A Blessing

Of all that I’m thankful for, I’ve found that I’m most thankful for my family. Yes, my family on my side – funny how it’s a his and hers thing – but I’m most recently referring to the “his” side of the family. We just had the honor of gathering for my brother-in-law’s wedding. Of all of the siblings, he was the one most wanting to settle down, get married, and have a small village of children. This past weekend, he became the final sibling to tie the knot. I’m sure the children will follow eventually.

While the ceremony was beautifully put together in the simplistic intimacy of family bonds, and I absolutely cried my eyes out for the pureness of the visible love shared, I loved the shared laughter while working to bring the day together for the bride and groom. Until the wedding weekend, it had been 6 years since the four siblings had all been together. It was a chorus of laughter, inside jokes, and lovingly poking fun.

### Problem requirements
Repeat the family wedding post above word for word, from its title through the last sentence.

### Given information
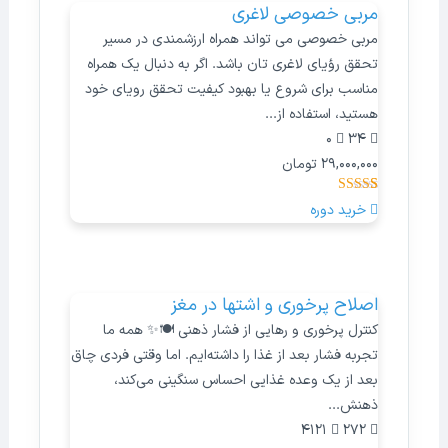
مربی خصوصی لاغری
مربی خصوصی می تواند همراه ارزشمندی در مسیر
تحقق رؤیای لاغری تان باشد. اگر به دنبال یک همراه
مناسب برای شروع یا بهبود کیفیت تحقق رویای خود
هستید، استفاده از...
0
34
29,000,000
تومان
3
امتیازدهی
خرید دوره
4.33
از 5
در
امتیازدهی
مشتری
اصلاح پرخوری و اشتها در مغز
کنترل پرخوری و رهایی از فشار ذهنی 🍽️✨ همه ما
تجربه فشار بعد از غذا را داشته‌ایم. اما وقتی فردی چاق
بعد از یک وعده غذایی احساس سنگینی می‌کند،
ذهنش...
4121
272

### Exercise solution
A Blessing

Of all that I’m thankful for, I’ve found that I’m most thankful for my family. Yes, my family on my side – funny how it’s a his and hers thing – but I’m most recently referring to the “his” side of the family. We just had the honor of gathering for my brother-in-law’s wedding. Of all of the siblings, he was the one most wanting to settle down, get married, and have a small village of children. This past weekend, he became the final sibling to tie the knot. I’m sure the children will follow eventually.

While the ceremony was beautifully put together in the simplistic intimacy of family bonds, and I absolutely cried my eyes out for the pureness of the visible love shared, I loved the shared laughter while working to bring the day together for the bride and groom. Until the wedding weekend, it had been 6 years since the four siblings had all been together. It was a chorus of laughter, inside jokes, and lovingly poking fun.